● What you need to do
Every entry, start to finish, should be printed verbatim without pictures.

(Source records)
+--

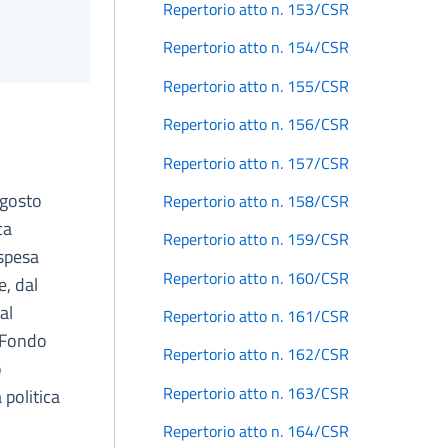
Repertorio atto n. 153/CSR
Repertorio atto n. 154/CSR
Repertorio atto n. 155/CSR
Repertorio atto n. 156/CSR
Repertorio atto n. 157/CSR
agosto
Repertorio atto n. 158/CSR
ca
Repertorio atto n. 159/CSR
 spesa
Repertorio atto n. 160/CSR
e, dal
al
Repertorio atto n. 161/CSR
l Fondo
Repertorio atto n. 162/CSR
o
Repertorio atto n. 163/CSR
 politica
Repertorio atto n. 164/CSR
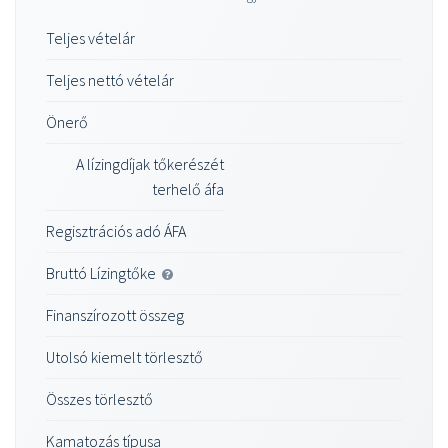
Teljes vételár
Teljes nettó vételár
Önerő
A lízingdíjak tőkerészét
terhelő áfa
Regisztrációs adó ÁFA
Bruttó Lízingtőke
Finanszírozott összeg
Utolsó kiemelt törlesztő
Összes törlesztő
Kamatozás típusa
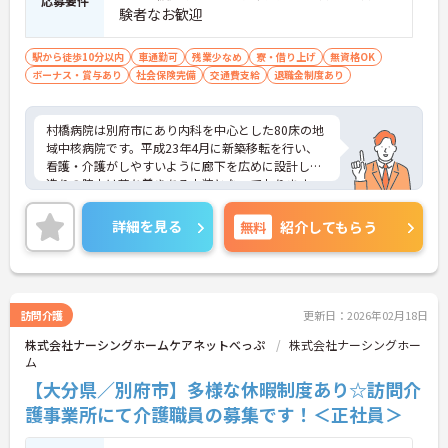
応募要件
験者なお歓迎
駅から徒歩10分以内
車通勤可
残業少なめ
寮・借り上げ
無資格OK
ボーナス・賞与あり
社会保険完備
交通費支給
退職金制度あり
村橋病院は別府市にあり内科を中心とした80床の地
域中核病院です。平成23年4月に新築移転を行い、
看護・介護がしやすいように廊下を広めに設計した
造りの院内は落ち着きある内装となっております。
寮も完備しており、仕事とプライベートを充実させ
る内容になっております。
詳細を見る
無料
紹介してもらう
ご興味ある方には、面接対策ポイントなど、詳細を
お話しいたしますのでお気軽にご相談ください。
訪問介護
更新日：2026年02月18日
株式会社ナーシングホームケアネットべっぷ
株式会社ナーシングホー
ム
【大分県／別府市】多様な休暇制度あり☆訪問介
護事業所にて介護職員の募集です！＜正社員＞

+--

● Response
Repertorio atto n. 153/CSR
Repertorio atto n. 154/CSR
Repertorio atto n. 155/CSR
Repertorio atto n. 156/CSR
Repertorio atto n. 157/CSR
agosto
Repertorio atto n. 158/CSR
ca
Repertorio atto n. 159/CSR
 spesa
Repertorio atto n. 160/CSR
e, dal
al
Repertorio atto n. 161/CSR
l Fondo
Repertorio atto n. 162/CSR
o
Repertorio atto n. 163/CSR
 politica
Repertorio atto n. 164/CSR
Teljes vételár
Teljes nettó vételár
Önerő
A lízingdíjak tőkerészét
terhelő áfa
Regisztrációs adó ÁFA
Bruttó Lízingtőke
Finanszírozott összeg
Utolsó kiemelt törlesztő
Összes törlesztő
Kamatozás típusa
応募要件
験者なお歓迎
駅から徒歩10分以内
車通勤可
残業少なめ
寮・借り上げ
無資格OK
ボーナス・賞与あり
社会保険完備
交通費支給
退職金制度あり
村橋病院は別府市にあり内科を中心とした80床の地
域中核病院です。平成23年4月に新築移転を行い、
看護・介護がしやすいように廊下を広めに設計した
造りの院内は落ち着きある内装となっております。
寮も完備しており、仕事とプライベートを充実させ
る内容になっております。
詳細を見る
無料
紹介してもらう
ご興味ある方には、面接対策ポイントなど、詳細を
お話しいたしますのでお気軽にご相談ください。
訪問介護
更新日：2026年02月18日
株式会社ナーシングホームケアネットべっぷ
株式会社ナーシングホー
ム
【大分県／別府市】多様な休暇制度あり☆訪問介
護事業所にて介護職員の募集です！＜正社員＞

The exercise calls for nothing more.